Equinor Canada Ltd. (Equinor) is proposing to conduct an exploration drilling project within offshore exploration licenses located in the Flemish Pass Basin, a minimum of 460 kilometers east of St. John’s, Newfoundland and Labrador. The proposed Flemish Pass Exploration Drilling Project would take place between 2019 and 2027, during which Equinor could drill up to 24 offshore wells (up to six per exploration licence) to determine the presence, nature, and quantities of the potential hydrocarbon resource in exploration licences 1139, 1140, 1141, and 1142
ExxonMobil Canada Ltd. (ExxonMobil) is proposing to conduct an exploration drilling project within offshore exploration licences located in the Jeanne d’Arc Basin and the Flemish Pass Basin, a minimum of 265 kilometres east of St. John’s, Newfoundland and Labrador. The proposed Eastern Newfoundland Offshore Exploration Drilling Project would take place between 2019 and 2029, during which ExxonMobil could to drill up to 18 offshore wells (up to six per exploration licence) to determine the presence, nature, and quantities of the potential hydrocarbon resource in exploration licences 1134, 1135 and 1137.
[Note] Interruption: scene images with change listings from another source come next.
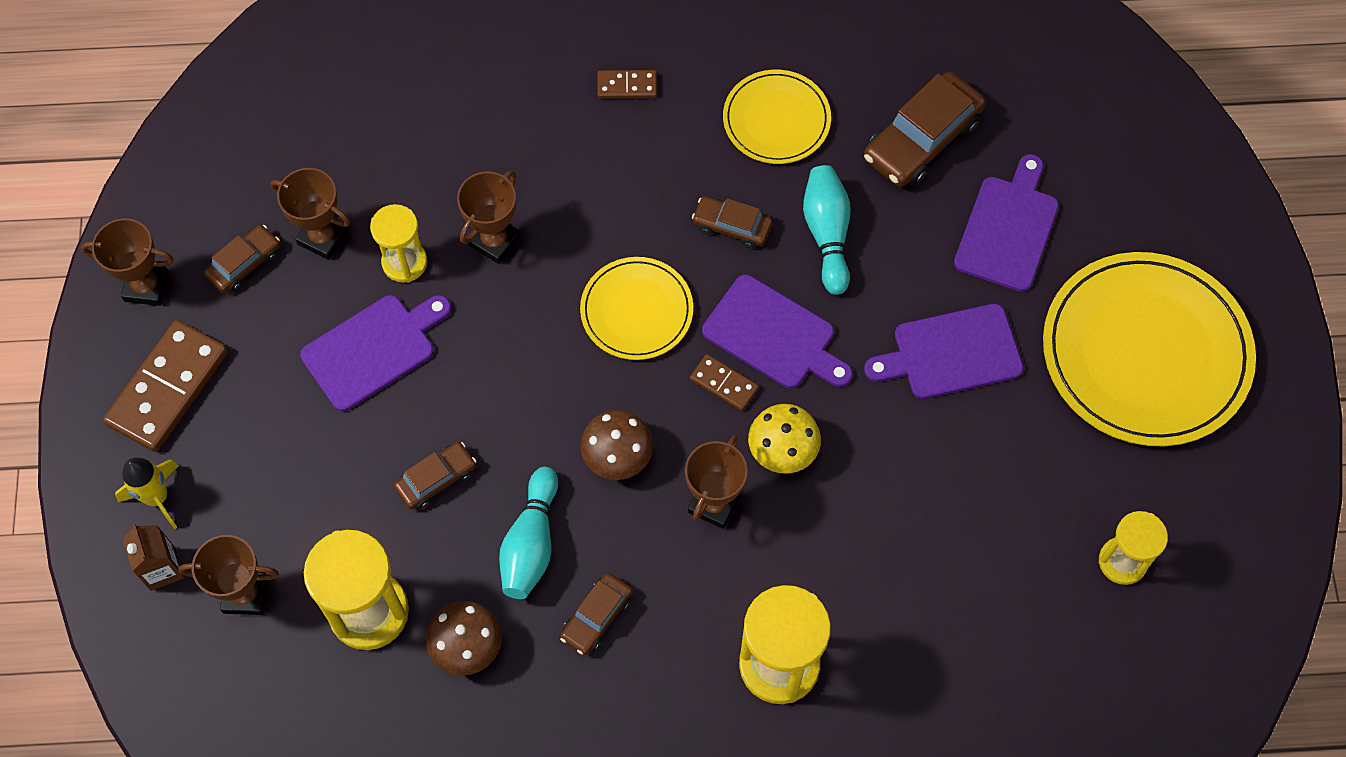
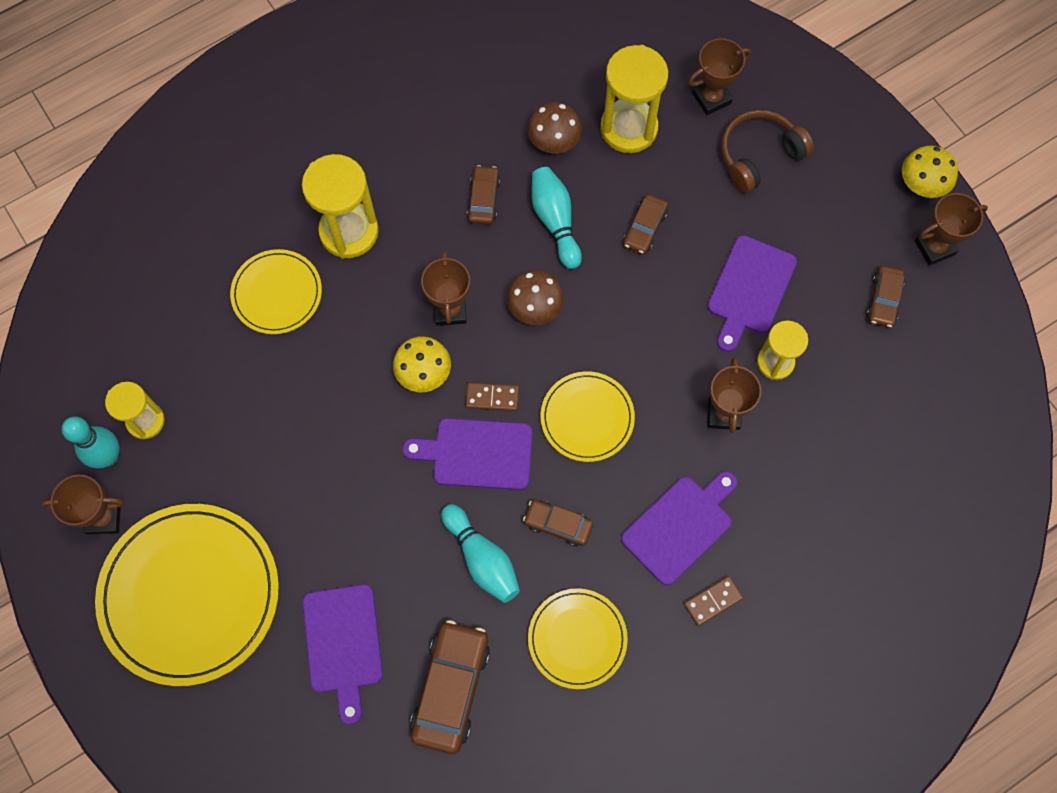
camera: 150 degrees right, 5 degrees up
(98, 360) = (922, 184): none -> yellow mushroom
(157, 497) = (812, 123): yellow rocket -> none
(162, 568) = (773, 86): brown carton -> none
(168, 388) = (862, 191): brown domino -> none
(247, 492) = (759, 155): none -> brown headphones
(323, 237) = (846, 348): brown trophy -> brown trophy (103, 518)
(732, 226) = (558, 524): brown car -> brown car turned 150 degrees counterclockwise
(903, 633) = (277, 293): none -> yellow plate
(951, 353) = (339, 512): purple cutting board -> purple cutting board (680, 526)
(1180, 543) = (108, 456): none -> turquoise bowling pin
Both projects are subject to approximately 90 legally-binding conditions the proponents must fulfill. These conditions will reduce or eliminate the potential effects of the projects on the environment. For example, the proponents will be required to mitigate and monitor potential effects on marine habitat, including those related to the treatment of waste discharges, reduce supply vessel speed when marine mammals are observed nearby, verify underwater noise levels, and conduct a survey to identify and avoid corals or sponges at each well site.
Clearly, these new exploration wells hold the opportunity for oil suppliers and contractors over the next five to seven years!